#### WHAT YOU ARE ASKED TO DO
Quote the entries word for word. Omit the pictures.

(Items from a dataset)
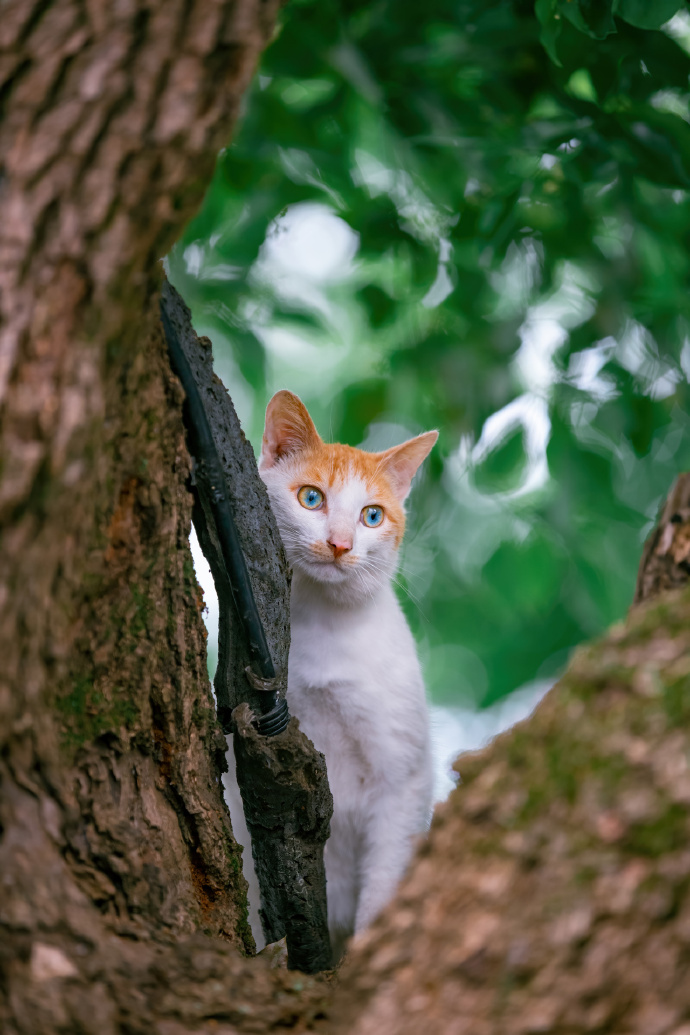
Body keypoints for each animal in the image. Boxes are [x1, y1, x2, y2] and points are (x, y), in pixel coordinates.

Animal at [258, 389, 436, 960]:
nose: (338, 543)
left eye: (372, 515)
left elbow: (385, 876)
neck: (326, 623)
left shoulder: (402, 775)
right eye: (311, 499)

#### EXERCISE SOLUTION
Body keypoints for each animal in the image. Boxes are [x1, y1, x2, y2] and points are (x, y), in pixel coordinates.

Animal at [258, 389, 436, 960]:
nose: (338, 543)
left eye: (372, 515)
left elbow: (385, 876)
neck: (326, 623)
left shoulder: (402, 775)
right eye: (311, 499)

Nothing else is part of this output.